§ **Directions**
Pick out and copy each line below that contains the word "Consider". Case counts.

§ **Exercise material**
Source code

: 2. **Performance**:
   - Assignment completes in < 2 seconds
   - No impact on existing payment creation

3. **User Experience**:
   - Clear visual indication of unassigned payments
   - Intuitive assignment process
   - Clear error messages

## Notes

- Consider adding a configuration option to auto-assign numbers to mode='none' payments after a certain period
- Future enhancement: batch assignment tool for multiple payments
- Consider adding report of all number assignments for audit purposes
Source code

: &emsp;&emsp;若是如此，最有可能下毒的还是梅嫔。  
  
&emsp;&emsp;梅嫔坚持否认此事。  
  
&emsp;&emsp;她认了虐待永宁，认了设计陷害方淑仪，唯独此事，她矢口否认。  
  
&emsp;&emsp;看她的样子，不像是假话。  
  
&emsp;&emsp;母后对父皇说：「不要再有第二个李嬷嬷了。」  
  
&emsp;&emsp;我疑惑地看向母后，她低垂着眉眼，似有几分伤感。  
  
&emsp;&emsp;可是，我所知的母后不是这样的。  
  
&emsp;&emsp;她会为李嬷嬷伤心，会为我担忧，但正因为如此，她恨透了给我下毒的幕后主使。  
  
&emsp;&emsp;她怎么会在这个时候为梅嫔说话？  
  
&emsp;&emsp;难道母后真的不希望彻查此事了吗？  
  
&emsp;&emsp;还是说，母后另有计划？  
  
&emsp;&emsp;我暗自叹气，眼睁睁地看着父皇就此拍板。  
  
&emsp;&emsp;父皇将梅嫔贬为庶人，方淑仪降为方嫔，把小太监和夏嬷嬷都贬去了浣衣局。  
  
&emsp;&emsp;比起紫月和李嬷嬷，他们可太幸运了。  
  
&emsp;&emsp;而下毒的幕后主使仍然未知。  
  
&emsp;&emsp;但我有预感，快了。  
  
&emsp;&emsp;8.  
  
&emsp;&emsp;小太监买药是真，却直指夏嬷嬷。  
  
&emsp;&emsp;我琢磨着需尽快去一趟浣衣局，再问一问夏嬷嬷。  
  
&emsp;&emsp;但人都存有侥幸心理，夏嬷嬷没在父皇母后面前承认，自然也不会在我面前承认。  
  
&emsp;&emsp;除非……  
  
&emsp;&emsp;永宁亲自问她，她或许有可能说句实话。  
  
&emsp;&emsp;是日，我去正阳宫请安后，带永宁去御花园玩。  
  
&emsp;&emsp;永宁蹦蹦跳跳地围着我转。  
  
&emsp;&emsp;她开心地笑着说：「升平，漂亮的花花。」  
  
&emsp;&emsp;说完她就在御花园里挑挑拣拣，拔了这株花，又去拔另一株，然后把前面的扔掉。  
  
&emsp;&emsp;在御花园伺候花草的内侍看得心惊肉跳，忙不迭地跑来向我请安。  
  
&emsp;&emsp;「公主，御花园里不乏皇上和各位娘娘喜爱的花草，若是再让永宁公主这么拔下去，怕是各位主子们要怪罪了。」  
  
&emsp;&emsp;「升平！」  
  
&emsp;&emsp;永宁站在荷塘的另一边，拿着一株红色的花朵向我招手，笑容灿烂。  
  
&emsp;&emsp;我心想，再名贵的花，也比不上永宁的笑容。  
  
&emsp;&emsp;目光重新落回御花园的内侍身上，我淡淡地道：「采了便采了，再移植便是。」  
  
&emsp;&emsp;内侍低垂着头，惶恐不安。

§ **Problem solution**
- Consider adding a configuration option to auto-assign numbers to mode='none' payments after a certain period
- Consider adding report of all number assignments for audit purposes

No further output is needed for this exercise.